Celebrating 19 Years as Barrington’s Signature Magazine

How Our Early Buildings Shaped Us

A Journey Through Barrington’s Eclectic Building Heritage from the 1850s to the 1950s

Story by Barbara L. Benson

Sir Christopher Wren’s St. Mary the Virgin, Aldermanbury at America’s National Churchill Museum on the campus of Westminster College in Fulton, Missouri
Left: A 1793 etching of St. Mary Aldermanbury Church. Middle: The Porter Schoolhouse in the 1890s. It was a balloon frame one-room school, on Porter, now Buckley Road. (Tales of Old Barrington). Right: The Robertson House designed and built by Fred Lines is today’s Barrington’s White House. This image is from 1904. The home was built in 1898.

In the Missouri town of Fulton, there stands a church, one of 51 churches designed by an architectural icon in world history, Sir Christopher Wren. St. Mary Aldermanbury was a parish church in the City of London first mentioned in 1181, and destroyed by the Great Fire of London in 1666. (This came after the Great Plague of 1665.)

In my schooldays we sometimes learned history through pithy little verses: “In sixteen hundred and sixty-five, not a soul was left alive: In sixteen hundred and sixty-six, London burned like rotten sticks.”

Christopher Wren rebuilt St. Mary the Virgin, Aldermanbury after the fire, using Portland (Dorset) stone. In 1940, the church was gutted during the blitz, leaving only the four walls standing. Many Wren churches were destroyed or badly damaged during the blitz, including St. Paul’s Cathedral. But Wren’s legacy was infinite, and when he died in 1723, he was buried in St. Paul’s Cathedral. The Latin inscription on his gravestone translates as: “If you seek his memorial, look around you.”

In extraordinary circumstances the Wren legacy would grace the heartland of America. In 1946, Winston Churchill, at the invitation of the Trustees of Westminster College in Fulton, Missouri, gave the most consequential speech of the post Second World War period. “The Sinews of Peace” became better known as the Iron Curtain Speech. In the ensuing years distinguished men and women, on both sides of the Atlantic, supported the creation of the Sir Winston Churchill Memorial and Library in the United States in this Missouri town. By 1962, the idea had emerged that the centerpiece of this Memorial should become the restored Church of St. Mary Aldermanbury.

Scheduled for destruction, for the second time in its ancient history, the church would rise from the ruins after the painstaking work began of numbering and crating the four surviving walls of Portland stone and shipping them across the Atlantic. Westminster architects and Wren scholars, with the support of an Anglo-American fundraising campaign, accomplished its rebuilding on the plains of America. By 1968, its story and simple beauty, and its commemoration of the life of another iconic figure in world history, would draw scholars and admirers of Sir Winston Churchill to Fulton.

Long before a Wren church was rebuilt in America, his influence and style for places of worship were brought to these shores by the pilgrims and emigrants from the British Isles. Simple, rectangular structures at first, as communities became established, many denominations added steeples, bell towers, spires, and architectural embellishments to the basic church building. The Wren influence would find its way deep into the new country.

**Entries provided**:
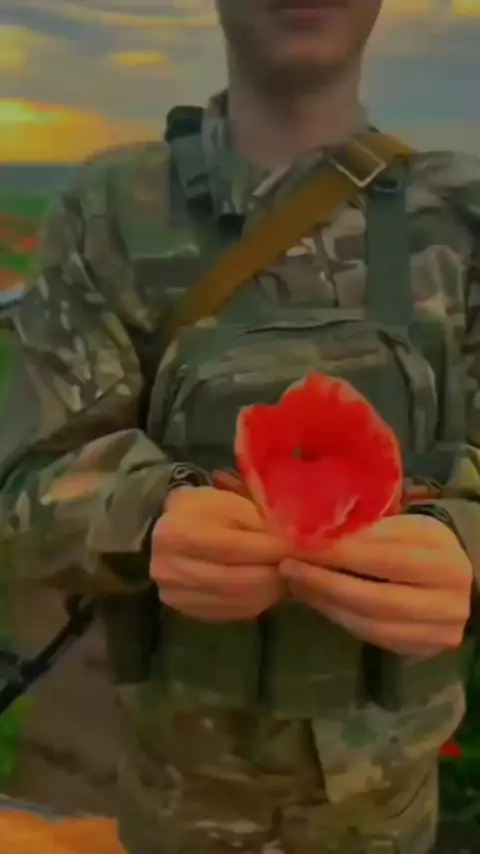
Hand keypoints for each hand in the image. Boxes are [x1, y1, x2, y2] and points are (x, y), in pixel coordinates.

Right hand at [151, 486, 285, 621]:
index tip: (298, 546)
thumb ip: (257, 518)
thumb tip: (292, 539)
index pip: (234, 547)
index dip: (271, 548)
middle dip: (275, 573)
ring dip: (271, 590)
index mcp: (178, 534)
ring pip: (240, 600)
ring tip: (287, 575)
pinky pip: (234, 612)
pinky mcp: (188, 612)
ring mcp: (178, 596)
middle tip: (298, 564)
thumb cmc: (200, 510)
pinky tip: (268, 587)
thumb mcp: (226, 501)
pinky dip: (257, 600)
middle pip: (238, 580)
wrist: (163, 534)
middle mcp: (171, 570)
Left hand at [280, 515, 472, 656]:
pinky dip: (340, 618)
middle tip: (289, 567)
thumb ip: (368, 532)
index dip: (341, 553)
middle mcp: (450, 599)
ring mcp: (440, 631)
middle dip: (327, 583)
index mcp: (445, 559)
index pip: (387, 557)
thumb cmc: (419, 544)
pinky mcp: (424, 649)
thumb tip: (313, 532)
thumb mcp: (402, 527)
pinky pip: (374, 637)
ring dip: (327, 603)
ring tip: (295, 583)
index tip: (302, 543)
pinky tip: (316, 600)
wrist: (451, 580)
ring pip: (373, 624)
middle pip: (379, 598)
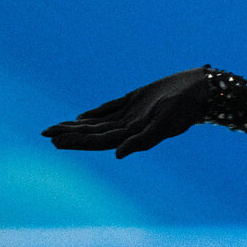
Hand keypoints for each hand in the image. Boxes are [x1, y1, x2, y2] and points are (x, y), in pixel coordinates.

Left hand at [42, 67, 211, 157]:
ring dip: (77, 126)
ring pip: (97, 123)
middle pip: (93, 133)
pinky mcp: (135, 101)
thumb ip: (142, 141)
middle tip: (44, 133)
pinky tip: (81, 117)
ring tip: (56, 128)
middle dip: (70, 134)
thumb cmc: (185, 108)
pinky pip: (109, 110)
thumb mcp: (164, 123)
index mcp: (133, 134)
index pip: (98, 140)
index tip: (55, 140)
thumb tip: (118, 155)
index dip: (77, 140)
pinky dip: (94, 114)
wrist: (201, 92)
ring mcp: (131, 115)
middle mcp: (129, 127)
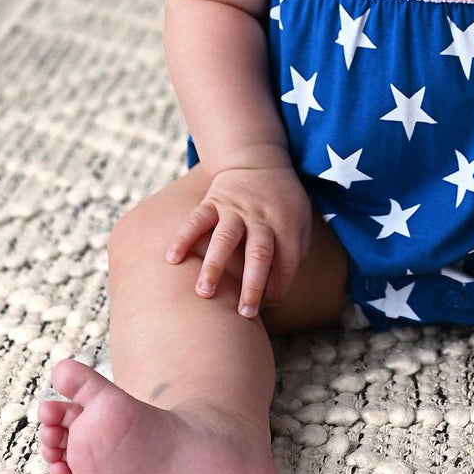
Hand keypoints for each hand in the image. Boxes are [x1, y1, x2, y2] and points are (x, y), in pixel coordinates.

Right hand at [165, 148, 312, 319]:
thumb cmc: (282, 200)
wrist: (259, 159)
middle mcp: (261, 218)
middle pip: (259, 254)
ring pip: (225, 238)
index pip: (286, 263)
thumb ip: (297, 250)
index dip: (278, 287)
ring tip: (204, 293)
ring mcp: (236, 209)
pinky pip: (197, 219)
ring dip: (215, 266)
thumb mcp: (302, 219)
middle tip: (244, 314)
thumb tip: (279, 288)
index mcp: (286, 225)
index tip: (266, 306)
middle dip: (252, 285)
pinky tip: (171, 258)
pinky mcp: (213, 201)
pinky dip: (184, 237)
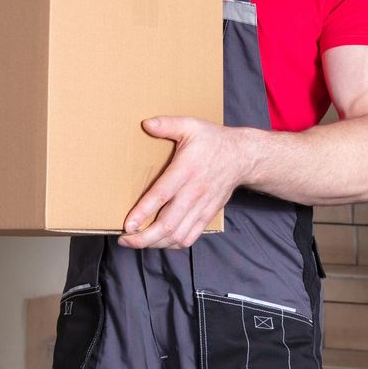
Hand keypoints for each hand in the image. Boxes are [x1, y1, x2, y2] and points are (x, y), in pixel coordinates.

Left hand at [119, 117, 252, 249]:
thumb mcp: (191, 125)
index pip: (162, 195)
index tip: (127, 225)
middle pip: (168, 223)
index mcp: (186, 170)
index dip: (143, 212)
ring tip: (137, 242)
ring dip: (156, 243)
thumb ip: (167, 124)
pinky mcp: (208, 214)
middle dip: (144, 237)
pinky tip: (160, 242)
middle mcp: (194, 192)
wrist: (243, 156)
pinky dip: (173, 244)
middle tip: (124, 240)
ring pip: (178, 235)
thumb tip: (146, 124)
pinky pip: (190, 237)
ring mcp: (202, 206)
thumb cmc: (213, 140)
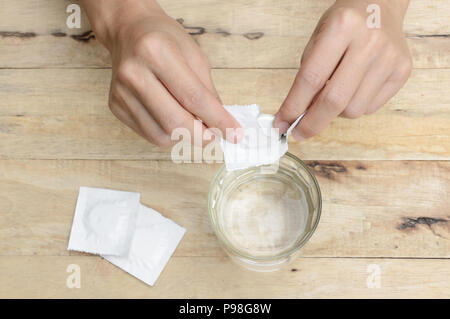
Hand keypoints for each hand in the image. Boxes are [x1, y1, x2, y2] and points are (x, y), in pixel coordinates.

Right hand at [81, 0, 241, 146]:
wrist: (128, 32)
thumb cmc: (164, 40)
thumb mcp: (195, 55)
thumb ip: (207, 91)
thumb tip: (220, 125)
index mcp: (156, 52)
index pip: (194, 98)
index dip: (218, 120)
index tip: (235, 134)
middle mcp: (134, 73)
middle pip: (174, 122)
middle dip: (201, 136)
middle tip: (216, 137)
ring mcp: (121, 93)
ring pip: (161, 135)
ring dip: (184, 137)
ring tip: (194, 125)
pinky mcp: (115, 107)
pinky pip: (149, 134)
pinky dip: (168, 134)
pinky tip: (174, 119)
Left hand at [274, 0, 411, 140]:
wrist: (380, 6)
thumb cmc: (343, 24)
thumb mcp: (318, 39)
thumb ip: (309, 75)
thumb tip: (298, 116)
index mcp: (342, 27)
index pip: (311, 78)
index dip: (293, 107)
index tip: (281, 124)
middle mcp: (369, 42)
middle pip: (334, 100)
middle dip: (312, 124)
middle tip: (299, 133)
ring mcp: (389, 58)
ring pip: (353, 110)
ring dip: (336, 112)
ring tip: (334, 93)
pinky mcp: (402, 71)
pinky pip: (370, 108)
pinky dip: (355, 106)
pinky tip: (354, 87)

**Exercises**:
[1] From the article on Barrington's building heritage, copy word for word the part that opens with the words containing "Scheduled for destruction, for" and closes with "Churchill to Fulton.".
[2] Turn the paragraph of the article on Barrington's building heritage that begins "Scheduled for destruction, for the second time" into a short bulleted list that keeps its main facts.
[3] Continue the article on Barrington's building heritage, beginning right after its final sentence.

**Task answers**:
[1]
Scheduled for destruction, for the second time in its ancient history, the church would rise from the ruins after the painstaking work began of numbering and crating the four surviving walls of Portland stone and shipping them across the Atlantic. Westminster architects and Wren scholars, with the support of an Anglo-American fundraising campaign, accomplished its rebuilding on the plains of America. By 1968, its story and simple beauty, and its commemoration of the life of another iconic figure in world history, would draw scholars and admirers of Sir Winston Churchill to Fulton.

[2]
- The church was scheduled for destruction for the second time in its history.
- Its four surviving walls of Portland stone were numbered, crated, and shipped across the Atlantic.
- Westminster architects and Wren scholars rebuilt it in America, supported by an Anglo-American fundraising campaign.
- By 1968, the church's story and simple beauty, and its commemoration of Sir Winston Churchill, were drawing Churchill scholars and admirers to Fulton.

[3]
The Central Role of the Schoolhouse

The Barrington area’s early settlers in the mid-1830s were predominantly from New England with its English and European architectural heritage. At first, worship took place in the schoolhouses, log structures, like the early dwellings on the prairie. The first sawn lumber came from the sawmills in the river towns along the Fox, and when the Barrington depot opened in 1854, by rail.

As the population in the village and its surrounding farmlands increased, the number of schoolhouses required by the Land Ordinance Law of 1785 for lands west of the Appalachians, were built. Log and sometimes stone were used in the earliest ones, but by the 1850s, the one-room schoolhouses were mostly constructed of sawn lumber to balloon frame specifications. These schoolhouses were used for lessons, township meetings, and Sunday worship.

The stunning entryway for the Hecht manor house, now Bellarmine Jesuit Retreat House, designed by architects Robert Work and David Adler.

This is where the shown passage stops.